Unlucky at cards ...

I thought that I would try shuffling cards with my hands reversed. After all, if I could make a complete hash of doing it right-handed, going all sinister could hardly make things worse, right?

I was quickly disabused of this notion, both by my wife, who keeps a sceptical eye on my misguided attempts, and by my useless hands failing to do what I intended.

There are several different ways to shuffle a set of cards. I'm starting on with an righthanded overhand shuffle; the pack is held in the left hand, long edges perpedicular to your chest, cradled against the fingers and held stable with the thumb. You then pick a wedge of cards from the bottom of the deck with your right hand, gripping the short edges with your thumb (closest to you) and the tips of your fingers (at the far end).

To mix the cards you then throw them from your right hand into your left; random cards should move from the back of the pack to the front.

The devil is in the details. If you don't apply enough pressure with your left thumb on the remaining cards, then the pack gets unstable and can fly apart. Too much pressure, and you'll struggle to transfer cards smoothly from your right hand back to your left. However, varying pressure with your thumb allows you to make the shuffle more complicated, as instead of just pushing cards from right to left, you can pull the front of the deck back with your right hand, and then use your left thumb to grip onto the cards and retain some of them, before putting more from the cards in your right hand into your left.

This is better displayed with a diagram or video, than just with verbiage, but until my camera operator comes back from the pub, that's all we have to deal with.
Because you need to have fine motor skills to shuffle a pack of cards cleanly, it's the sort of thing it's probably quite hard to get a robot to do. (Mechanical card shuffling devices are another kettle of fish, although if you use a fish kettle to randomise playing card selection, you're doing something extra special and well beyond the scope of this.)

The particular cards you use will make a difference too. I've got two decks, one smaller and smoother than the other; the larger, plastic coated deck is noticeably harder to perform this shuffle on. There's lots of different ways to make things hard for yourself.
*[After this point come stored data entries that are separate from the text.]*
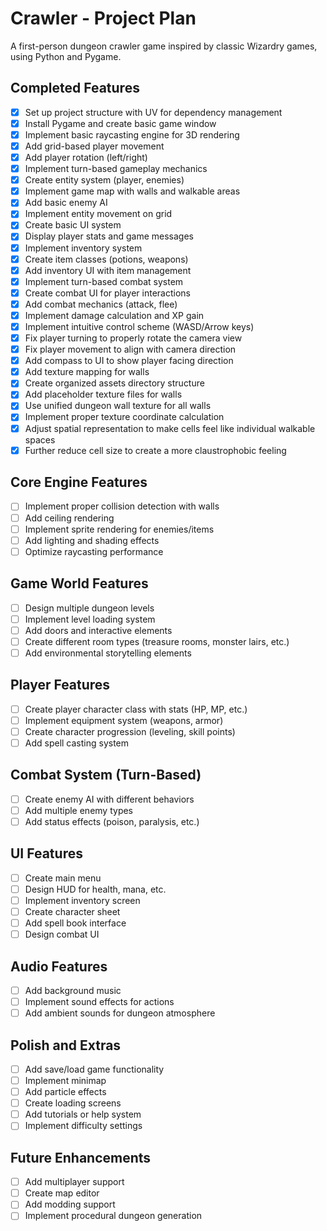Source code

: # Crawler - Project Plan

A first-person dungeon crawler game inspired by classic Wizardry games, using Python and Pygame.

## Completed Features
- [x] Set up project structure with UV for dependency management
- [x] Install Pygame and create basic game window
- [x] Implement basic raycasting engine for 3D rendering
- [x] Add grid-based player movement
- [x] Add player rotation (left/right)
- [x] Implement turn-based gameplay mechanics
- [x] Create entity system (player, enemies)
- [x] Implement game map with walls and walkable areas
- [x] Add basic enemy AI
- [x] Implement entity movement on grid
- [x] Create basic UI system
- [x] Display player stats and game messages
- [x] Implement inventory system
- [x] Create item classes (potions, weapons)
- [x] Add inventory UI with item management
- [x] Implement turn-based combat system
- [x] Create combat UI for player interactions
- [x] Add combat mechanics (attack, flee)
- [x] Implement damage calculation and XP gain
- [x] Implement intuitive control scheme (WASD/Arrow keys)
- [x] Fix player turning to properly rotate the camera view
- [x] Fix player movement to align with camera direction
- [x] Add compass to UI to show player facing direction
- [x] Add texture mapping for walls
- [x] Create organized assets directory structure
- [x] Add placeholder texture files for walls
- [x] Use unified dungeon wall texture for all walls
- [x] Implement proper texture coordinate calculation
- [x] Adjust spatial representation to make cells feel like individual walkable spaces
- [x] Further reduce cell size to create a more claustrophobic feeling

## Core Engine Features
- [ ] Implement proper collision detection with walls
- [ ] Add ceiling rendering
- [ ] Implement sprite rendering for enemies/items
- [ ] Add lighting and shading effects
- [ ] Optimize raycasting performance

## Game World Features
- [ ] Design multiple dungeon levels
- [ ] Implement level loading system
- [ ] Add doors and interactive elements
- [ ] Create different room types (treasure rooms, monster lairs, etc.)
- [ ] Add environmental storytelling elements

## Player Features
- [ ] Create player character class with stats (HP, MP, etc.)
- [ ] Implement equipment system (weapons, armor)
- [ ] Create character progression (leveling, skill points)
- [ ] Add spell casting system

## Combat System (Turn-Based)
- [ ] Create enemy AI with different behaviors
- [ ] Add multiple enemy types
- [ ] Add status effects (poison, paralysis, etc.)

## UI Features
- [ ] Create main menu
- [ ] Design HUD for health, mana, etc.
- [ ] Implement inventory screen
- [ ] Create character sheet
- [ ] Add spell book interface
- [ ] Design combat UI

## Audio Features
- [ ] Add background music
- [ ] Implement sound effects for actions
- [ ] Add ambient sounds for dungeon atmosphere

## Polish and Extras
- [ ] Add save/load game functionality
- [ ] Implement minimap
- [ ] Add particle effects
- [ ] Create loading screens
- [ ] Add tutorials or help system
- [ ] Implement difficulty settings

## Future Enhancements
- [ ] Add multiplayer support
- [ ] Create map editor
- [ ] Add modding support
- [ ] Implement procedural dungeon generation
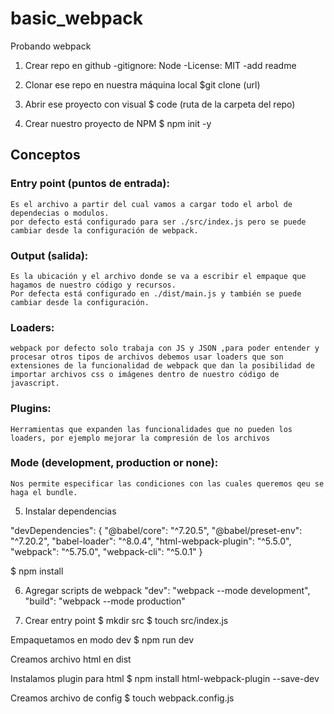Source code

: # basic_webpack
Probando webpack

1. Crear repo en github
    -gitignore: Node
    -License: MIT
    -add readme

2. Clonar ese repo en nuestra máquina local
            $git clone (url)

3. Abrir ese proyecto con visual
             $ code (ruta de la carpeta del repo)

4. Crear nuestro proyecto de NPM 
            $ npm init -y

## Conceptos

### Entry point (puntos de entrada):
    Es el archivo a partir del cual vamos a cargar todo el arbol de dependecias o modulos.
    por defecto está configurado para ser ./src/index.js pero se puede cambiar desde la configuración de webpack.

### Output (salida):
    Es la ubicación y el archivo donde se va a escribir el empaque que hagamos de nuestro código y recursos.
    Por defecta está configurado en ./dist/main.js y también se puede cambiar desde la configuración.

### Loaders:
    webpack por defecto solo trabaja con JS y JSON ,para poder entender y procesar otros tipos de archivos debemos usar loaders que son extensiones de la funcionalidad de webpack que dan la posibilidad de importar archivos css o imágenes dentro de nuestro código de javascript.

### Plugins:
    Herramientas que expanden las funcionalidades que no pueden los loaders, por ejemplo mejorar la compresión de los archivos

### Mode (development, production or none):
    Nos permite especificar las condiciones con las cuales queremos qeu se haga el bundle.

5. Instalar dependencias

 "devDependencies": {
 	"@babel/core": "^7.20.5",
 	"@babel/preset-env": "^7.20.2",
 	"babel-loader": "^8.0.4",
 	"html-webpack-plugin": "^5.5.0",
 	"webpack": "^5.75.0",
 	"webpack-cli": "^5.0.1"
 }

 $ npm install 

6. Agregar scripts de webpack "dev": 
    "webpack --mode development", "build": "webpack --mode production"

7. Crear entry point $ mkdir src $ touch src/index.js

Empaquetamos en modo dev $ npm run dev

Creamos archivo html en dist

Instalamos plugin para html $ npm install html-webpack-plugin --save-dev

Creamos archivo de config $ touch webpack.config.js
It's also quite hard to get your hands to do it if you attempt a lefthanded overhand shuffle, changing to use your less dextrous hand to grip the cards you're removing from the back of the deck and replacing at the front. Just as the thumb on the receiving hand needs a particular amount of grip, so the grip on the throwing hand needs to be enough to keep the pack together, but loose enough to allow them to slide into the receiving hand smoothly.

Slow is smooth, and smooth is fast. Don't forget that, otherwise it becomes a real mess when learning these things. It's more difficult to move the cards around very slowly (something to do with static friction, perhaps, or needing to be dynamic enough with wrist movements to get the cards to move in straight lines?) so another challenge is to go quickly enough to get the cards to move neatly, without sacrificing proper form.

Still, my left handed shuffle has improved markedly from my attempt this morning. Neither left nor right is particularly wonderful yet, but they're both leaps and bounds better than when we started.